Carla ya no era solo “la favorita”.
Era leyenda en Santa Eloísa.
Las internas la respetaban, la envidiaban, la temían. Nadie se atrevía a tocarla ni a nombrarla sin deseo o rabia en la lengua. Era la única con acceso libre a la oficina del director. La única que dormía con sábanas limpias. La única que tenía una llave invisible… la de su cuerpo.
Pero todo se detuvo la mañana en que la llamaron a dirección… sin previo aviso.
—Tu condena terminó, Carla —dijo Alonso Méndez, mirándola desde el escritorio—. Estás libre.
Ella no respondió. Solo lo miró.
Por primera vez, no supo qué sentir.
¿Alegría? ¿Vacío?
¿Y ahora qué?
Él se levantó, rodeó el escritorio y se paró frente a ella. Le levantó el mentón con dos dedos.
—Pero quiero hacerte una propuesta… si te interesa.
—¿Cuál?
—Quiero que trabajes conmigo.
Aquí. Como mi asistente personal.
Carla arqueó una ceja.
—¿De verdad? ¿Un puesto administrativo?
Él sonrió, esa sonrisa suya que lo decía todo sin decir nada.
—Una mujer como vos… merece estar del otro lado. Con poder.
Y cerca mío. Siempre.
Ella entrecerró los ojos. Lo conocía demasiado. Eso no era una oferta laboral. Era una propuesta de posesión. De lujuria permanente. De control disfrazado de libertad.

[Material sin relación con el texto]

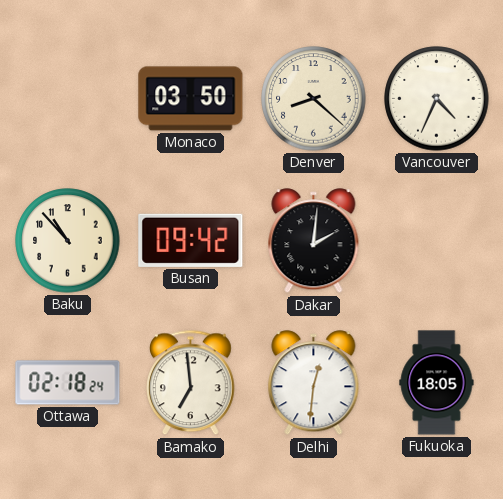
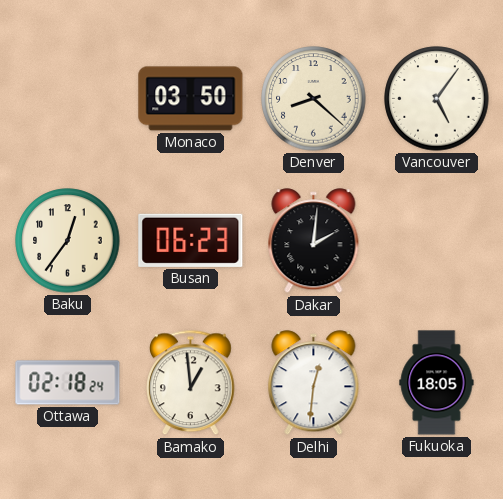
Vancouver: 4:34 -> 5:06
Baku: 10:53 -> 12:36
Busan: 09:42 -> 06:23
Bamako: 6:59 -> 12:59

—¿Y qué tengo que hacer como asistente?
Él se acercó y le susurró al oído:
—Organizar los informes… y abrir las piernas cuando te lo pida.
Carla sonrió. Esa sonrisa suya, torcida, sensual, peligrosa.
—¿Y voy a tener privilegios?
—Todos.
Se miraron en silencio. La tensión entre ellos ardía como al principio, pero ahora con historia, con memoria, con cicatrices de placer.
Carla caminó hacia el perchero, tomó su chaqueta y la vistió con estilo. Libre. Con tacones.
Con mirada de reina.
Antes de salir, se giró y dijo:
—Acepto, director.
Pero no voy a ser tu asistente.
Voy a ser tu socia.
Y tu puta… cuando yo quiera.
Méndez se quedó en silencio. Sonriendo.
Ella cerró la puerta con un suave clic, dejando atrás su celda…
Y entrando a una oficina donde el poder y el sexo seguirían siendo parte del contrato.